Que nul ne peut placer ou faire placer une publicité commerciale à moins de 300 mètres d'une route, d'une halte routière ou d'un belvédère, visible de ces endroits, sans avoir obtenu un permis délivré par le ministre des Transports, sauf si elle concerne la cueillette ou la vente de produits agricoles, la vente ou la location de tout un immeuble ou d'une partie de celui-ci.

Que la publicité non commerciale, visible d'une route, d'une halte routière ou d'un belvédère, n'est permise à moins de 300 mètres de ces endroits que dans les cas et aux conditions qui suivent :

  • lorsqu'elle concerne une fête populaire ou un événement sportif, culturel, religieux ou patriotique. Cette publicité doit être enlevée dans les 15 jours qui suivent l'événement. En outre, sur le territoire d'une municipalité locale, au plus deux publicités concernant un même événement mentionné ci-dessus peuvent être placées le long d'une même route;
  • lorsqu'elle concerne une élection, un référendum ou tout événement spécial désigné par le gouvernement. Cette publicité doit être enlevée dans les 15 jours qui suivent l'événement;
  • lorsqu'elle ne contient
    • que l'emblème, le sigle ou la dénomination sociale de l'église, de l'association religieuse ou charitable, du club social ou de la chambre de commerce qui l'a placée;
    • qu'une interdiction ou un avertissement relatif à l'exercice d'une activité sur les lieux où elle est placée;
    • que le nom du résidant du lieu où elle est placée ou une inscription sur une boîte aux lettres ou à journaux;
  • lorsqu'elle concerne la protection de l'environnement, des forêts et des faunes terrestre et aquatique;
  • lorsque, placée à l'intersection d'une route et d'un chemin privé, elle annonce une entreprise ou une résidence éloignée de la route et accessible par ce chemin.

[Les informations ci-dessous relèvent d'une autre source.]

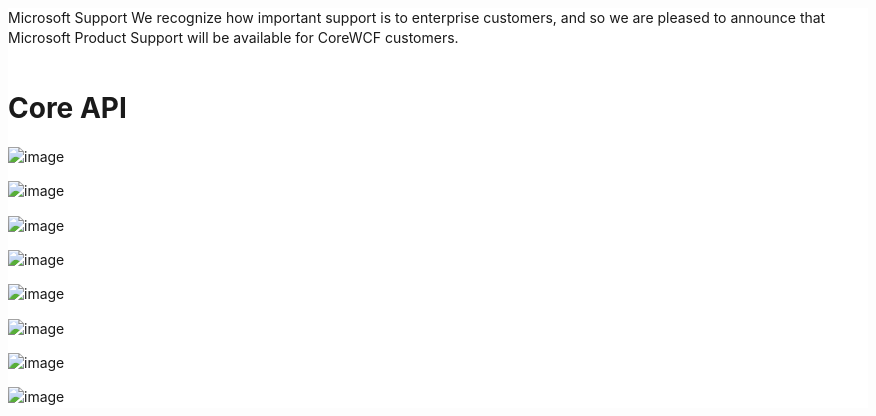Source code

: Microsoft Support
We recognize how important support is to enterprise customers, and so we are pleased to announce that Microsoft Product Support will be available for CoreWCF customers.

# Core API

![image](https://user-images.githubusercontent.com/13305576/211828114-7994a797-f237-4120-a61e-7c9e4f15183f.png)

![image](https://user-images.githubusercontent.com/13305576/211833368-ca8ba948-5878-44a2-b4ea-2273f4b881ea.png)


![image](https://user-images.githubusercontent.com/13305576/211834192-d71a668d-1cc0-4f19-b048-ef4caee602bd.png)

![image](https://user-images.githubusercontent.com/13305576/211834730-f7a7c047-3c6f-4862-b93f-a61e52bae674.png)

![image](https://user-images.githubusercontent.com/13305576/211835525-bdf5ac35-480e-4be3-9a88-566ae14623e1.png)

![image](https://user-images.githubusercontent.com/13305576/211835946-f205913a-a86e-4237-af2a-d98fed939dc8.png)

![image](https://user-images.githubusercontent.com/13305576/211836533-1e63f98b-0567-4652-8a47-7eba5c414dbf.png)

![image](https://user-images.githubusercontent.com/13305576/211838070-4a75db34-f955-4ca3-8df9-423c5c0c9c3f.png)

La Loi sur la publicité le long des routes ne s'applique pas au territoire d'une communauté métropolitaine, d'une municipalité régie par la Loi sur les cités et villes ou d'une réserve indienne, c'est la Loi interdisant l'affichage publicitaire le long de certaines voies de circulation qu'il faut alors consulter.

Par ailleurs, le Code de la sécurité routière permet à une municipalité d'enlever toute signalisation qui n'est pas d'elle, à l'exclusion évidemment de celle qui a été installée par le ministère des Transports du Québec.

Élection ou consultation populaire

Enfin, aucun règlement concernant les affiches, les panneaux- réclames ou les enseignes adopté en vertu du paragraphe 14, deuxième alinéa de la Loi sur l'aménagement et l'urbanisme ou de toute autre loi générale ou spéciale ne peut s'appliquer pour prohiber ou restreindre l'usage d'affiches, de panneaux- réclames ou d'enseignes se rapportant à une élection ou à une consultation populaire tenue en vertu d'une loi de la législature.